The Companies Say This Change Will Double Rates for Riders
Uber and Lyft have both said that, while they believe in paying their drivers a fair wage, this significant increase will lead to rider fares almost twice as high as they are now.
They argue that such a spike in price will deter riders from choosing either of their companies as their preferred mode of transportation, which means their drivers may actually make less after the ordinance, not more.
Lyft Says the Ordinance Is “Unsustainable”
A spokesperson for Lyft told Business Insider, “We support a minimum earning standard for drivers, but it should be done in an honest way that keeps the service affordable for riders. This ordinance makes our operations unsustainable.”
The email continued, “As a result, we are shutting down operations in Minneapolis when the law takes effect on May 1.”
Both Uber and Lyft Have Made These Threats Before
For several years, drivers for both Uber and Lyft have been protesting for more money from the multi-million dollar companies they work for. In response, both businesses have threatened to leave entire cities if the local governments impose higher wage requirements.
However, the only time they actually did leave a city was in Austin, Texas, in 2016, but they returned just months later in 2017. Therefore, most people, including the government officials who passed the ordinance and Minneapolis drivers, wholeheartedly believe that both Lyft and Uber are bluffing in order to get what they want.
Don’t Rideshare Drivers Make Enough Already?
The situation in Minneapolis has brought attention, yet again, to how much rideshare drivers actually make. The truth is that it’s almost impossible to pinpoint as the app algorithms constantly change throughout the month, week, and even the day.
But the vast majority of drivers argue they are not making nearly enough to survive, let alone thrive, working full time for any rideshare company. From hidden costs like gas, vehicle upkeep, and downtime in between rides, they say they desperately need a pay increase.
Every City Has Different Regulations for Drivers
It’s important to note that every city or state has its own specific regulations for the minimum wage for rideshare drivers. For example, Seattle, Washington, increased its minimum to $1.38 per mile and $0.59 per minute in 2022.
Along with that increase came higher rates for consumers. But many are arguing that the cost of living and average wage are higher in Seattle, so raising the wages for drivers and costs for riders makes far more sense than it does in Minneapolis.
There’s One Big Difference Between the Regulations in Seattle and Minneapolis
However, there is actually another crucial difference between the legislation passed in Seattle and that which Minneapolis has recently approved. In Seattle, drivers are independent contractors, which means rideshare companies don’t have to offer benefits such as health insurance or overtime.
In contrast, the government in Minneapolis is not offering the same deal.
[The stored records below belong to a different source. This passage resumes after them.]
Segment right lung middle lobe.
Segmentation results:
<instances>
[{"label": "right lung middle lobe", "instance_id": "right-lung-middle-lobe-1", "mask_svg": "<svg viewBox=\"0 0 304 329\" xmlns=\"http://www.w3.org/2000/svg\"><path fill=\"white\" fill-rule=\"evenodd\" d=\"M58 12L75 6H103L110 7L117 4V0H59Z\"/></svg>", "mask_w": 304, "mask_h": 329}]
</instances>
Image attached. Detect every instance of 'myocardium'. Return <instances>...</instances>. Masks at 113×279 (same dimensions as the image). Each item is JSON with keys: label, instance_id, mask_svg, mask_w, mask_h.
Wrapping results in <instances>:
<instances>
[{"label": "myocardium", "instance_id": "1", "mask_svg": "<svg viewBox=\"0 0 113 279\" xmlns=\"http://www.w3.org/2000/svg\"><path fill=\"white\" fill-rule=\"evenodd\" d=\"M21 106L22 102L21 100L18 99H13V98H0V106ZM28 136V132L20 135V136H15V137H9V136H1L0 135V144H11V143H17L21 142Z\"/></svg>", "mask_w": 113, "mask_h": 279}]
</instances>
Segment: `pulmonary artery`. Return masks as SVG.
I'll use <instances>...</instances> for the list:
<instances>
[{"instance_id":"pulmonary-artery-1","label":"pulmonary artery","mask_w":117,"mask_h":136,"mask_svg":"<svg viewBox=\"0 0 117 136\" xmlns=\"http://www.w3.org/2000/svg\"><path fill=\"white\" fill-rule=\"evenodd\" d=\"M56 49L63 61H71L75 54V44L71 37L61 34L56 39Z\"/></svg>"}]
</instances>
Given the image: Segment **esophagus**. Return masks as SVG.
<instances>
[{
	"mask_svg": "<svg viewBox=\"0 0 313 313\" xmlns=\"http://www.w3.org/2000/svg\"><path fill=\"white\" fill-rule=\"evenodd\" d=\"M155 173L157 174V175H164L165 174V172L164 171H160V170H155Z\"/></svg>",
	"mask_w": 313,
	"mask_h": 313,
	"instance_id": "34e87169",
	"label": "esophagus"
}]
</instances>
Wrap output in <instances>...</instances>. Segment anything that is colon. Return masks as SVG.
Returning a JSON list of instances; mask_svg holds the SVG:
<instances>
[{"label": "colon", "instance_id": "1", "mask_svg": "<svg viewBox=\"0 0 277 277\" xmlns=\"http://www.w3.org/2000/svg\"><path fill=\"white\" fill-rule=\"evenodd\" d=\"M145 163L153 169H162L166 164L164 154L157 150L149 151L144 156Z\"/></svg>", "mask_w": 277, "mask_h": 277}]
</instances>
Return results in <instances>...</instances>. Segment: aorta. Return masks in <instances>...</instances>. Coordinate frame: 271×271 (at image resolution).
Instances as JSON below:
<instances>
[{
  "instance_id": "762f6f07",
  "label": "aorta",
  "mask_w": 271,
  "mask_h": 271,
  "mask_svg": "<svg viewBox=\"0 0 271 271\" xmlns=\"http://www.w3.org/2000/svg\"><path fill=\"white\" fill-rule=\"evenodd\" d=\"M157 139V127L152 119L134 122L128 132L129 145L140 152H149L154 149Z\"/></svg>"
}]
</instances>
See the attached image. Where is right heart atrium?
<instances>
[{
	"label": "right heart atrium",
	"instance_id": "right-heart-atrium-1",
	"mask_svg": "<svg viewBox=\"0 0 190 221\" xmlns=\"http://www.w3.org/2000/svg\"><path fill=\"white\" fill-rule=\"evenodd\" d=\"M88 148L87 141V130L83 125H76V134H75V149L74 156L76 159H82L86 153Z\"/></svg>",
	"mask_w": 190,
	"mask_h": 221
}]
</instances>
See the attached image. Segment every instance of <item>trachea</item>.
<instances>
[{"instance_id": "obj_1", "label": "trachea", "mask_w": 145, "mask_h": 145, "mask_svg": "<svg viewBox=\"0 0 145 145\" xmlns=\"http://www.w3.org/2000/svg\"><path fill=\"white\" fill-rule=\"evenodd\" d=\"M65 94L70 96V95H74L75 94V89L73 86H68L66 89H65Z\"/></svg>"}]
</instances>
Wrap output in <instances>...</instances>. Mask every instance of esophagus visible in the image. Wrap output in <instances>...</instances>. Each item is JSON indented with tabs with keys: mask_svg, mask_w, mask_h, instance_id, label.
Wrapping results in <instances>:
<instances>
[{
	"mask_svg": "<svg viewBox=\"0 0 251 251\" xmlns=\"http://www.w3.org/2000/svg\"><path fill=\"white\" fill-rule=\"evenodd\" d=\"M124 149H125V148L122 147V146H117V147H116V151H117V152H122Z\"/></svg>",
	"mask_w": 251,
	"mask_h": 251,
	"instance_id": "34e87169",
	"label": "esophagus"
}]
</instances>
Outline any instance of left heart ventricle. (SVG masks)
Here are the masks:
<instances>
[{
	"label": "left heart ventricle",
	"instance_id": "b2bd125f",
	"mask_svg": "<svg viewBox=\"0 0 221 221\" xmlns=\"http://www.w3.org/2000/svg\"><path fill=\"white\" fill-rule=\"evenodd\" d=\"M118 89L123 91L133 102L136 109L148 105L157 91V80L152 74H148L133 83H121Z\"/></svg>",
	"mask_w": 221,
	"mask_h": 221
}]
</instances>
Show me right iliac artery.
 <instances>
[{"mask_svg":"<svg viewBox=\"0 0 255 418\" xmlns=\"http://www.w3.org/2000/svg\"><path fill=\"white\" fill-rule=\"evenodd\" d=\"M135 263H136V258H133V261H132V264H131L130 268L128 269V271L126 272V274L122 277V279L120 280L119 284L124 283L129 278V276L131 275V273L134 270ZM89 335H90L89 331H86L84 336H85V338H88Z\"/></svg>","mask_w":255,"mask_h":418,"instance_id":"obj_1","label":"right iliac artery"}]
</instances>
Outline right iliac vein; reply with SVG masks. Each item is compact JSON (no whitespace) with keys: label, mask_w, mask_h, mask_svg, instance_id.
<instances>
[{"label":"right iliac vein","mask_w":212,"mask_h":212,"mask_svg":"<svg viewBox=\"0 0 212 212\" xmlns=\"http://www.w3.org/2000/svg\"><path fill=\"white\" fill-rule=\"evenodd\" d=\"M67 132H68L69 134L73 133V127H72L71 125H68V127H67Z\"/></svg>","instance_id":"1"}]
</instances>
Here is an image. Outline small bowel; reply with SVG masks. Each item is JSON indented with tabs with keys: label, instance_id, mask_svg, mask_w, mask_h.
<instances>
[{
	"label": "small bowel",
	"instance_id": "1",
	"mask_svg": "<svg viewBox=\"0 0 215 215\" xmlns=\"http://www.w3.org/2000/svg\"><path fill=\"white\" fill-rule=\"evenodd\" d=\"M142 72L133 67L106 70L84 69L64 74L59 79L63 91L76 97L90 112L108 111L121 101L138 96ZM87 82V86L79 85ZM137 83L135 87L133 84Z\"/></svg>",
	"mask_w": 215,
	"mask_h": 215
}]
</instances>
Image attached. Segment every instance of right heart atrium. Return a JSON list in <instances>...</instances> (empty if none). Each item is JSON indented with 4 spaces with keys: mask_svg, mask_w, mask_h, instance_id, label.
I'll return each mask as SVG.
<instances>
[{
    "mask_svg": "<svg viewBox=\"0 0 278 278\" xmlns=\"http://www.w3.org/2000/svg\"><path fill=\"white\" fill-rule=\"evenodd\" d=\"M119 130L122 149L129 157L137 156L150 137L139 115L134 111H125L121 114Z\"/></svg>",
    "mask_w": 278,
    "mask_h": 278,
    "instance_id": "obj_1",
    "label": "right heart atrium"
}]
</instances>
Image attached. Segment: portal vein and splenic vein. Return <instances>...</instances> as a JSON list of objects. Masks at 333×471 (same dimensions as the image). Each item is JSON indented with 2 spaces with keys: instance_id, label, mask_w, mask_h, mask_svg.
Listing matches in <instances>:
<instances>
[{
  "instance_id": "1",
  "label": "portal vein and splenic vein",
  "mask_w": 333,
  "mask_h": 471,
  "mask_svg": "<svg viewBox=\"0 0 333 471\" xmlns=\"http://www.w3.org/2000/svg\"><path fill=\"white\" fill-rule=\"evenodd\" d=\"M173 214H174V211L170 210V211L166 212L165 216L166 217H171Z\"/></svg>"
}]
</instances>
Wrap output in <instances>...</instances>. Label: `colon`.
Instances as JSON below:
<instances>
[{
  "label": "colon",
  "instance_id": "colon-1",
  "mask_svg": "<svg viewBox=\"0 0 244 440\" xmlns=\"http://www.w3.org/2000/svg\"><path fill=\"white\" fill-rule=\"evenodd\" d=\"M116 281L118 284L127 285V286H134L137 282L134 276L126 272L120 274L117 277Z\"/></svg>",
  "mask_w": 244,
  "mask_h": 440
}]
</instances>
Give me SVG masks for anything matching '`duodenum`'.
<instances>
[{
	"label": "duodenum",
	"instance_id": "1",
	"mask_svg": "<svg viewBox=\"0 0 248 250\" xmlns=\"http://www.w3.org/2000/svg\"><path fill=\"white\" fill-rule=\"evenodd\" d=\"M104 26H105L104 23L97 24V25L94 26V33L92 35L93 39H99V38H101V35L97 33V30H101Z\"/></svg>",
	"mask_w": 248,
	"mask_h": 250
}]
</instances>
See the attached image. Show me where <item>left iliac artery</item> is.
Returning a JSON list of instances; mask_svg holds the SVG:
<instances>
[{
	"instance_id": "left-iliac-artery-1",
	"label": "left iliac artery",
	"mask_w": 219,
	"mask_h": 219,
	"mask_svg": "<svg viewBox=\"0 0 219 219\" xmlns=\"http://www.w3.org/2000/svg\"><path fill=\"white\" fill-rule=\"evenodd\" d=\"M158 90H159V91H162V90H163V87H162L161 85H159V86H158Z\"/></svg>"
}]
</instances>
Drivers will have to be gainfully employed by the company they work for, which will cost the business millions of dollars in the long run.
Minneapolis May Have to Find New Ways to Get Where They Want to Go
While some say Uber and Lyft are just bluffing and won’t actually leave Minneapolis behind, others are quite concerned about what it would mean for the city if they do.
Mayor Frey said in a recent interview that he and his city will have “a lot of work to do” if both Uber and Lyft truly do pull out on May 1st. And until they figure out a backup plan, Minneapolis residents will have to find new ways to reach their destinations.